# Lucid Dreaming > Attaining Lucidity > Wake Initiated Lucid Dreams (WILD) >  >  eye twitching.. couldn't keep it going

## woah

So I laid for like 40min listening to binaural beats trying to induce WILD just by clearing my mind and being aware of my breath and the sounds that I'm listening to.

After a while my eyes seemed to keep twitching and I couldn't control it, so I tried my best to just relax and "let it happen". I got slight amounts of closed eyed hallucinations like I would get when on some drugs, but I had a hard time actually getting anything more than that. After a while my eyes were still twitching and I wondered what would happen if I opened them, so I did, and then the twitching and visuals went away.

I felt a bit of SP but when I opened my eyes I found I could move freely. It felt like I could've moved the whole time, it would've just took a bit of effort.

How close was I to getting into a dream? I've experienced SP before when I was extremely sleep deprived, and this didn't really feel like true SP where I have to put every ounce of my willpower just to lift my hand.

----------


## KingYoshi

It is best try simply ignore the eye twitching. This happens sometimes and it won't have any negative effects on your technique, unless you allow it to. Focusing too much attention on it or worrying about the twitch can cause your progress to slow down dramatically. You got some hallucinations, so SP had at least started to set in. It hadn't got to the point of full blown SP, but you were getting there. Next time, just try to ignore the twitching completely and keep striving toward sleep. Observe your hallucinations, but don't try to make them into something they are not. Just allow them to do whatever they are doing. After a bit, they will start to become more vivid and coherent on their own. I simply think you were trying a bit too hard and just need to relax and allow the process to do the work for you. Congrats on your progress and just keep practicing. If you have any further questions, don't hesitate to ask!

----------


## woah

thx for the quick response

I think you're right, I did feel like I was trying too hard. I tried my best to keep my awareness, but my mind keeps drifting off and thinking stuff like "whoo something is happening gogogo faster". Logically I know I should just relax, observe, and be aware but when in the heat of the moment I have a hard time doing it.

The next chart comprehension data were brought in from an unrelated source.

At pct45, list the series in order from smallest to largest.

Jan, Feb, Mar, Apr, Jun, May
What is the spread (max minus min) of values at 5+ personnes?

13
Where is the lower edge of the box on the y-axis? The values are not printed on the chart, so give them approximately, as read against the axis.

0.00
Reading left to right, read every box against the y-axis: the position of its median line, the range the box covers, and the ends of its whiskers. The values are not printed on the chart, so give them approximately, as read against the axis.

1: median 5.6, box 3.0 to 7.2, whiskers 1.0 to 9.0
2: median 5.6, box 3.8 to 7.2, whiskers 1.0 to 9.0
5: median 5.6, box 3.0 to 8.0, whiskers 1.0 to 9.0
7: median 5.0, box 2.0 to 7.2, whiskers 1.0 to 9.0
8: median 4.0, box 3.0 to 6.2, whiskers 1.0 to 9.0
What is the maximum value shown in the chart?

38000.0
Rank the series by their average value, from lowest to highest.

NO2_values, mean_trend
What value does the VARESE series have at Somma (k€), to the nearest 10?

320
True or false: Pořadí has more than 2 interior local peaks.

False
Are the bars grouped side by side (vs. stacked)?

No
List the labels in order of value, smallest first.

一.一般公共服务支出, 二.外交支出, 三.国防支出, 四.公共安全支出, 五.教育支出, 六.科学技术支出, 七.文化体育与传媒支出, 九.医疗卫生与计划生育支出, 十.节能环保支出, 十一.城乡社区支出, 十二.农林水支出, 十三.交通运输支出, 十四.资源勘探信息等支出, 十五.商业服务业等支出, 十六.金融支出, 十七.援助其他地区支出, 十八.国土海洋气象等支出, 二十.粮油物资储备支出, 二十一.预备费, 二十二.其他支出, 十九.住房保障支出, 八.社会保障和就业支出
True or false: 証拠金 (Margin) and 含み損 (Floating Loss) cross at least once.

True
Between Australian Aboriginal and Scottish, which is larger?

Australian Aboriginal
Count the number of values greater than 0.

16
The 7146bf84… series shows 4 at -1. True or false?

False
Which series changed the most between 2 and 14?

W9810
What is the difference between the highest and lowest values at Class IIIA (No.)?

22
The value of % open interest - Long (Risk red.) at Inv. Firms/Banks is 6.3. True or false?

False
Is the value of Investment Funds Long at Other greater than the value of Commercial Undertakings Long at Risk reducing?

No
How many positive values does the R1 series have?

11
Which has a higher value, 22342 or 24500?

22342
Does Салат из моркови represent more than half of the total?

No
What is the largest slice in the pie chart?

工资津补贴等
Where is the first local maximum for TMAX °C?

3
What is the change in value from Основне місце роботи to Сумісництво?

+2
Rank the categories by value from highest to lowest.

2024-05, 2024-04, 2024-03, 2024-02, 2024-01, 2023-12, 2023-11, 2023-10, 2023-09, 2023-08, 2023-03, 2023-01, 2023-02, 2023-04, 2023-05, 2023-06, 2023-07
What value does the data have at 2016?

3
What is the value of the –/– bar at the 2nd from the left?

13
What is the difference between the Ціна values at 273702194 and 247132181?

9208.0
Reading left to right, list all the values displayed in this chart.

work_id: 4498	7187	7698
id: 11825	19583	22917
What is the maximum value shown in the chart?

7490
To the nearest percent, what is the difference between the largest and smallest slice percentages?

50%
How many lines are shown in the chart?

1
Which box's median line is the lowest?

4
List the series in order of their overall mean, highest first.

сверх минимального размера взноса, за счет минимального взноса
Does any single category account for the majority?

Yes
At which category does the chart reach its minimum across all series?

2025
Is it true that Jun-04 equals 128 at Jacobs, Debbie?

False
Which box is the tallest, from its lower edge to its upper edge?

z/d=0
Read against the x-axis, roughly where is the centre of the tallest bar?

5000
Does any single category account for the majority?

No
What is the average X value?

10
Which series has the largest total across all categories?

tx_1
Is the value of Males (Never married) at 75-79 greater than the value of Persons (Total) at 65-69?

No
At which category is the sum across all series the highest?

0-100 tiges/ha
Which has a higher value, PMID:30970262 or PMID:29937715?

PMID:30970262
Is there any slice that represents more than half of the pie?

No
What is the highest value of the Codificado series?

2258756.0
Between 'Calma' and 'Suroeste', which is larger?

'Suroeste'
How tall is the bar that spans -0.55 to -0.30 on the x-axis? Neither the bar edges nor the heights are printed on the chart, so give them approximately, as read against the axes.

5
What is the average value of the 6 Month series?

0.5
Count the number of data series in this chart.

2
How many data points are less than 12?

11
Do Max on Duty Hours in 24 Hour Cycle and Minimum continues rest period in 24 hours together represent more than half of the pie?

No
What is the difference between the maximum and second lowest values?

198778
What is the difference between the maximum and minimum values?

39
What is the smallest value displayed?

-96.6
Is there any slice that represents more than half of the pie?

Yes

I guess this is just a mental discipline issue and there's no easy way around it except to keep practicing?

----------


## KingYoshi

Yeah, the more you get used to the process, the easier it will get to stay relaxed. If you need to, just remind yourself, "Take it slow, relax, and work toward sleep." Just keep gaining experience and try to learn from each and every one of them. Nice progress though  ::D: !!

----------


## Crucide

I realised my eye twitching was caused by me barely holding my eyes closed. Try relaxing your eyelids. :wink2:

----------